Of course if that someone was the Cleric, someone else needs to retrain into these.
If you want to use Medicine in combat, you can also take Battle Medicine.
Natural Medicine might look tempting if you have a high proficiency in Nature, but as shown above, you need skill feats to be effective, and for those you actually need Medicine at least on expert.
Consumables
These cost money, and are even less action efficient than spells.
A Moderate Elixir of Life costs 150 gp (9.4% of the total expected wealth of a 9th level character), takes 2 actions to use (1 to retrieve, 1 to drink) and heals 5d6+12, which is barely more than the expected damage output of a 9th level monster in a round.
With the same 2 actions, the Wizard could cast a 5th level Fireball, or the others could attack twice, potentially reducing the enemy damage output (by killing the enemy).
You could buy less expensive potions, but than the effect per action decreases further.
For the same price you can buy a 5th level Heal scroll, that heals a respectable 5d8+40, but only the Champion can you need a multiclass to cast it, and takes the entire turn (1 action to retrieve, 2 to cast)
Permanent items
The Pearly White Spindle (Aeon Stone) is uncommon, but can provide 1440 HP healing during the day. More importantly, it heals you during the 10 minutes you Treat Wounds (or is done to you), and it tops you off during the looting if only a few HP are missing.
Many people like the Healer's Gloves, I never understood why. 2d6+7 HP is not much for 80 gp, and the +1 for Medicine checks is meaningless for Treat Wound if you use Assurance, which you should. It can be useful if you cannot use Assurance1, like treating bleed damage, but that is rare.
Its best use is on characters not investing in Medicine, so they can bring up one fallen PC once per day.
Archetypes
Blessed One gives anyone Lay on Hands, which is nice, but you already have one character with it. Better if you want to heal a lot to one character.
Medic gives bonuses the HP regained via Treat Wounds and Battle Medicine, and more frequent usage of the latter. Better if you want to heal some to more characters.
On level 9 Humans can take the Multitalented feat which gives you a multiclass dedication feat:
Any divine or primal caster can use Heal scrolls (which provide the most HP/gp) with just the Dedication. With Basic Spellcasting you get your own slots, but they are too little too late when it comes to healing.
Pychic provides another Focus Point which the Champion can use to fuel Lay on Hands.
More Focus Points to use for Lay on Hands
The Champion can take the above mentioned Psychic dedication, but beside that there are other feats like Litany Agains Wrath that increase your Focus Point pool.
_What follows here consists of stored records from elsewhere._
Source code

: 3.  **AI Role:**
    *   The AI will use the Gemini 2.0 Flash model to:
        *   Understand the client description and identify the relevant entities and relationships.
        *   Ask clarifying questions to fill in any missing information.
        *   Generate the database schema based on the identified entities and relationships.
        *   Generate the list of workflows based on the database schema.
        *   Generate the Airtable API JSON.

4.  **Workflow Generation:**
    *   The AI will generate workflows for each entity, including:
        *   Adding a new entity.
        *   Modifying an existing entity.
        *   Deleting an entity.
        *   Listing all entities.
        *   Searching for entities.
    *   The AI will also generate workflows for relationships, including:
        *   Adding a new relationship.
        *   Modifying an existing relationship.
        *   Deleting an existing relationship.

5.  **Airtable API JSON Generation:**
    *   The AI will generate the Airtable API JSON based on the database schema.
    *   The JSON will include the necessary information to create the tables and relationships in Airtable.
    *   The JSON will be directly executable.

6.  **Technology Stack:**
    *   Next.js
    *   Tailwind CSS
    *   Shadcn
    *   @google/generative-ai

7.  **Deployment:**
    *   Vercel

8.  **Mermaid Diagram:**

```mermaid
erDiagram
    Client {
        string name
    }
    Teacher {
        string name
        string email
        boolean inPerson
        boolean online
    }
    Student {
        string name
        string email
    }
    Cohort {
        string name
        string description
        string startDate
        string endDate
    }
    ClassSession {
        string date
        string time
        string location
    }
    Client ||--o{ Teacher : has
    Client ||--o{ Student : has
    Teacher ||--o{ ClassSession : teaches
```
Desperate Prayer lets you use it once more.
Other
"One ounce of prevention is worth a pound of cure".
It is much better if you do not need your healing in the first place. Increase your hit chance (weapon potency runes), your damage per hit (striking and elemental runes), your AC (armor potency runes) and your saves (resilient runes).
A Ring of Resistance (fire) is easily affordable on level 9. A Greater Grim Sandglass costs more, and negative is less common than fire, but I still found it a good investment.
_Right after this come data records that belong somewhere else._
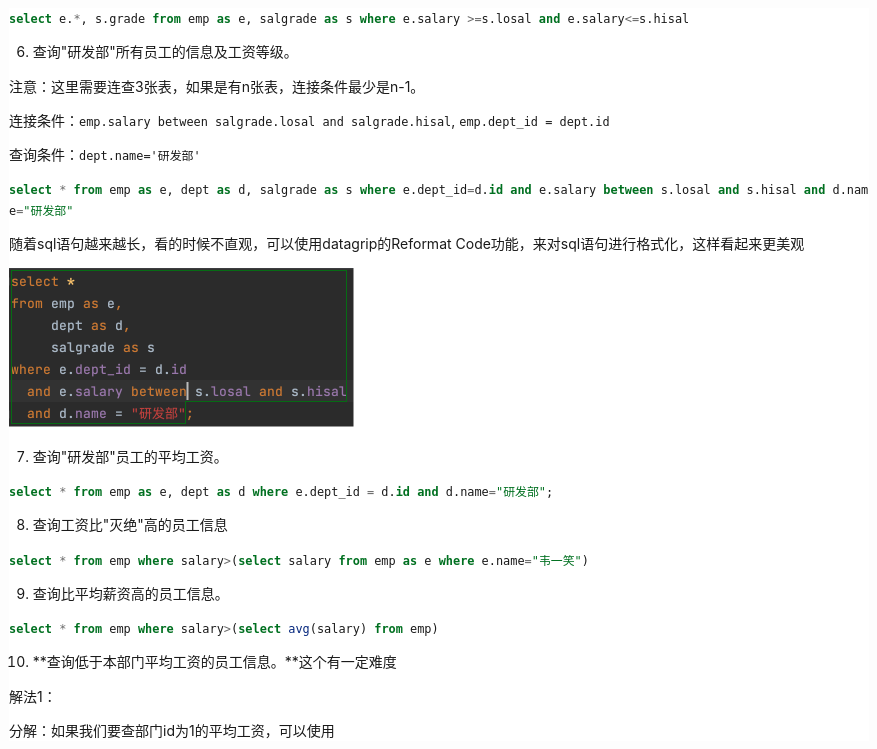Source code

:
 ```sql
select e.*, s.grade from emp as e, salgrade as s where e.salary >=s.losal and e.salary<=s.hisal
```

6. 查询"研发部"所有员工的信息及工资等级。

注意：这里需要连查3张表，如果是有n张表，连接条件最少是n-1。

连接条件：`emp.salary between salgrade.losal and salgrade.hisal`, `emp.dept_id = dept.id`

查询条件：`dept.name='研发部'`

```sql
select * from emp as e, dept as d, salgrade as s where e.dept_id=d.id and e.salary between s.losal and s.hisal and d.name="研发部"
```

随着sql语句越来越长，看的时候不直观，可以使用datagrip的Reformat Code功能，来对sql语句进行格式化，这样看起来更美观

<img src="./assets/image-20250811155224667.png" alt="image-20250811155224667" style="zoom:50%;" />

7. 查询"研发部"员工的平均工资。

```sql
select * from emp as e, dept as d where e.dept_id = d.id and d.name="研发部";
```

8. 查询工资比"灭绝"高的员工信息

```sql
select * from emp where salary>(select salary from emp as e where e.name="韦一笑")
```

9. 查询比平均薪资高的员工信息。

```sql
select * from emp where salary>(select avg(salary) from emp)
```

10. **查询低于本部门平均工资的员工信息。**这个有一定难度

解法1：

分解：如果我们要查部门id为1的平均工资，可以使用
Of course it is not only about damage dealt, received and prevented, as control, buffing and debuffing is equally important.
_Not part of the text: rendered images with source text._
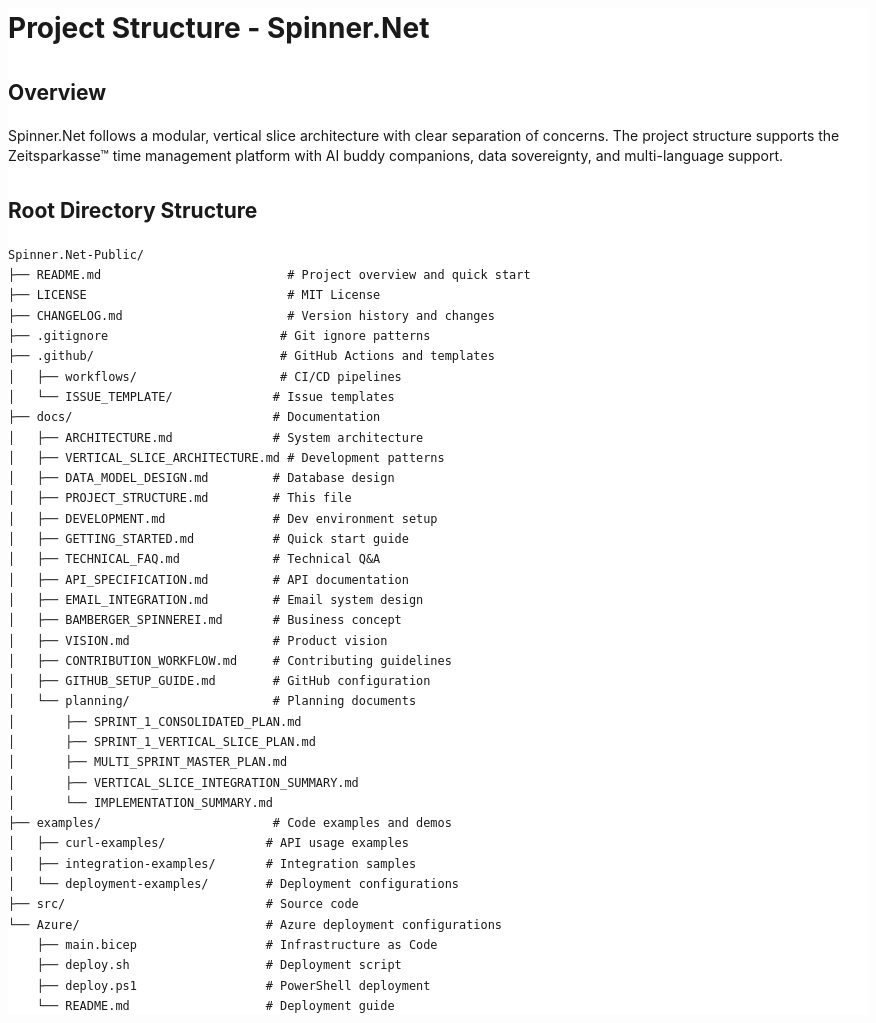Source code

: # Project Structure - Spinner.Net

## Overview

Spinner.Net follows a modular, vertical slice architecture with clear separation of concerns. The project structure supports the Zeitsparkasse™ time management platform with AI buddy companions, data sovereignty, and multi-language support.

## Root Directory Structure

```
Spinner.Net-Public/
├── README.md                          # Project overview and quick start
├── LICENSE                            # MIT License
├── CHANGELOG.md                       # Version history and changes
├── .gitignore                        # Git ignore patterns
├── .github/                          # GitHub Actions and templates
│   ├── workflows/                    # CI/CD pipelines
│   └── ISSUE_TEMPLATE/              # Issue templates
├── docs/                            # Documentation
│   ├── ARCHITECTURE.md              # System architecture
│   ├── VERTICAL_SLICE_ARCHITECTURE.md # Development patterns
│   ├── DATA_MODEL_DESIGN.md         # Database design
│   ├── PROJECT_STRUCTURE.md         # This file
│   ├── DEVELOPMENT.md               # Dev environment setup
│   ├── GETTING_STARTED.md           # Quick start guide
│   ├── TECHNICAL_FAQ.md             # Technical Q&A
│   ├── API_SPECIFICATION.md         # API documentation
│   ├── EMAIL_INTEGRATION.md         # Email system design
│   ├── BAMBERGER_SPINNEREI.md       # Business concept
│   ├── VISION.md                    # Product vision
│   ├── CONTRIBUTION_WORKFLOW.md     # Contributing guidelines
│   ├── GITHUB_SETUP_GUIDE.md        # GitHub configuration
│   └── planning/                    # Planning documents
│       ├── SPRINT_1_CONSOLIDATED_PLAN.md
│       ├── SPRINT_1_VERTICAL_SLICE_PLAN.md
│       ├── MULTI_SPRINT_MASTER_PLAN.md
│       ├── VERTICAL_SLICE_INTEGRATION_SUMMARY.md
│       └── IMPLEMENTATION_SUMMARY.md
├── examples/                        # Code examples and demos
│   ├── curl-examples/              # API usage examples
│   ├── integration-examples/       # Integration samples
│   └── deployment-examples/        # Deployment configurations
├── src/                            # Source code
└── Azure/                          # Azure deployment configurations
    ├── main.bicep                  # Infrastructure as Code
    ├── deploy.sh                   # Deployment script
    ├── deploy.ps1                  # PowerShell deployment
    └── README.md                   # Deployment guide
```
- Invest in Intimidation, a Frightened enemy is less likely to hit, and more likely to be hit
- Diplomacy + Evangelize will force a flat check on enemy spellcasters if they want to cast spells
- Use flanking and combat maneuvers to your advantage
- technically you could, you would just mostly fail against the DC of level-appropriate enemies
Personal experience
I mostly play PFS, for this reason I cannot know beforehand what classes and builds I will be playing along. My characters need to be self reliant.
So most of my characters have Assurance (Medicine) and Continual Recovery by level 5.
Battle Medicine can reliably heal 2d8+10 by level 6 (Assurance + Expert), which is just 1d8 less than a Healing Potion of the same level, but is rarely used, as the actions are better spent elsewhere.
There are lots of characters with the Heal spell other than Clerics; primal and divine Sorcerers, Summoners and Witches, Oracles etc. Still, I mostly see only Clerics with Healing Font using it, as they cannot spend those slots on something more useful anyway.
I played most games (in PFS) without Clerics, many without anyone with Heal, and some without any kind of healing. There was no correlation between the amount of available healing and difficulty.